Broxton Rocks Preserve in South Georgia is a geologic wonder

One of my favorite natural areas in Georgia is Broxton Rocks Preserve in Coffee County, deep in South Georgia. It’s an unlikely place of rugged, mountain-like sandstone rock formations and a scenic, 10-foot-high waterfall amid a beautiful longleaf pine forest on the otherwise flat coastal plain.

Its boulders, cave-like crevices, deep fissures, steep cliffs and other elements make it unique — home to more than 530 plant species, several of which are rare and endangered and many that aren’t normally found in the coastal plain.

The 1,650-acre preserve, part of the much larger Broxton Rocks Conservation Area, is owned and managed by the Nature Conservancy of Georgia; public access is restricted to protect the flora and fauna. But, last weekend, I had a chance to stroll through the preserve with the person who knows it best, noted naturalist Frankie Snow, who lives in nearby Douglas and is a longtime professor at South Georgia State College. During our walk, I scribbled notes from his running commentary:

"The flowing water of Rocky Creek, an Ocmulgee River tributary, and weathering carved out the rock formations and unusual habitats. … Frankie points out green-fly orchids clinging to the cool, shady rock walls; normally, they grow on trees. … In a wet area we spy the purple blooms of dense blazing star (Liatris spicata). When you see this plant, Frankie says, pitcher plants usually are nearby. … Sure enough, we find clumps of bright green hooded pitcher plants. …

“A riot of color is everywhere — blooming goldenrods, asters, blazing stars, sunflowers, false foxgloves, etc. … Frankie says ‘prescribed burning’ helps the wildflowers thrive and keeps the longleaf pine forest healthy. … We negotiate around some jagged rocks to see a very rare fern, the shoestring fern, usually found only in the tropics … we find it growing in crevices under a rock overhang. … In a sunny spot, Frankie shows me ‘grease grass,’ whose stem has a thin, oily film.”
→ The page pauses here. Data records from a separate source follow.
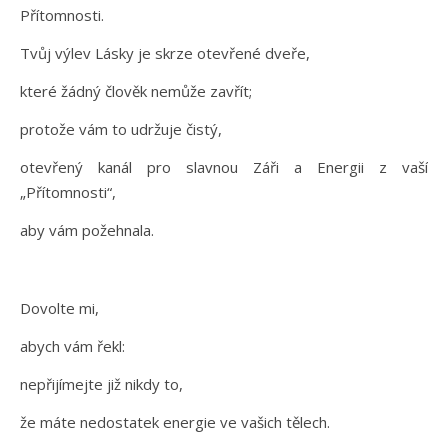
Přítomnosti.
Tvůj výlev Lásky je skrze otevřené dveře,
které žádný člověk nemůže zavřít;
protože vám to udržuje čistý,
otevřený kanál pro slavnou Záři a Energii z vaší
„Přítomnosti“,
aby vám požehnala.
Dovolte mi,
abych vám řekl:
nepřijímejte již nikdy to,
že máte nedostatek energie ve vašich tělech.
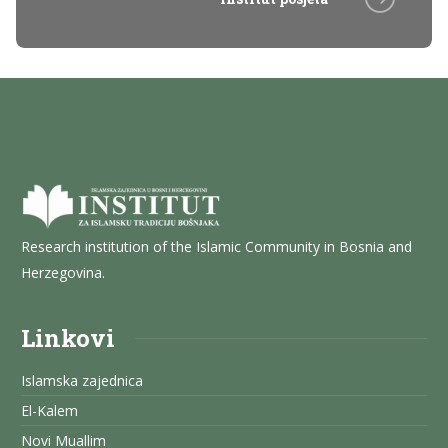
Research institution of the Islamic Community in Bosnia and
Herzegovina.
Linkovi
Islamska zajednica
El-Kalem
Novi Muallim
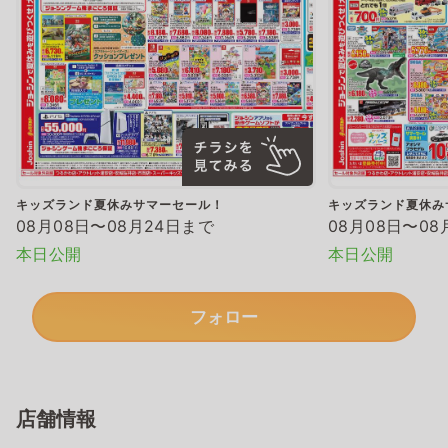
キッズランド夏休みサマーセール！
キッズランド夏休み
08月08日〜08月24日まで
08月08日〜08
本日公開
本日公開
フォロー
店舗情報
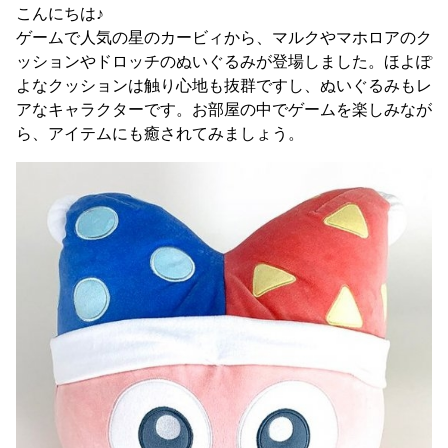
こんにちは♪
ゲームで人気の星のカービィから、マルクやマホロアのク
ッションやドロッチのぬいぐるみが登場しました。ほよぽ
よなクッションは触り心地も抜群ですし、ぬいぐるみもレ
アなキャラクターです。お部屋の中でゲームを楽しみなが
ら、アイテムにも癒されてみましょう。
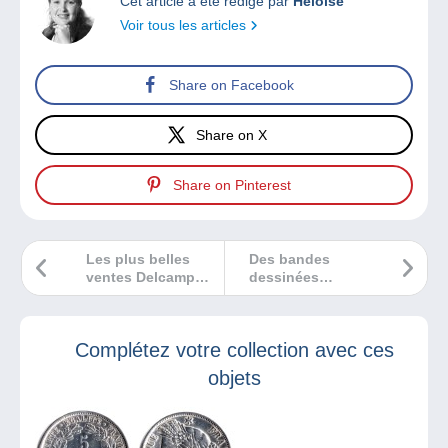
Cet article a été rédigé par
Héloïse
Voir tous les articles
Share on Facebook
Share on X
Share on Pinterest
Les plus belles
Des bandes
ventes Delcampe
dessinées
juillet 2025
d’aventures dans
ma chronique sur
BXFM
Complétez votre collection avec ces
objets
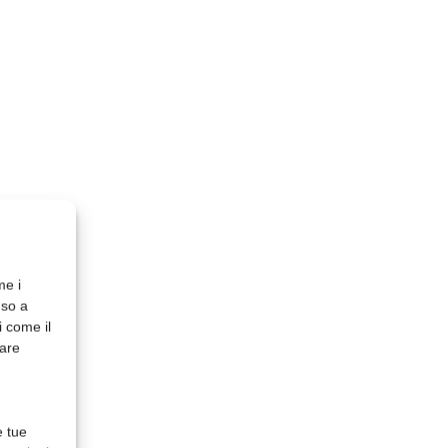
me i
nso a
i come il
rare
e tue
In the sky: From David Dundee, Tellus Science Museum astronomer: The moon will be full Tuesday — the Hunter's Moon. Mercury is low in the east just before sunrise. Brightly shining Venus rises out of the east about three hours before sunrise. Mars and Jupiter (low in the sky) rise out of the east about two hours before sunrise. Jupiter and Venus will appear close together Monday morning. Saturn is low in the southwest at dusk and sets about two hours later.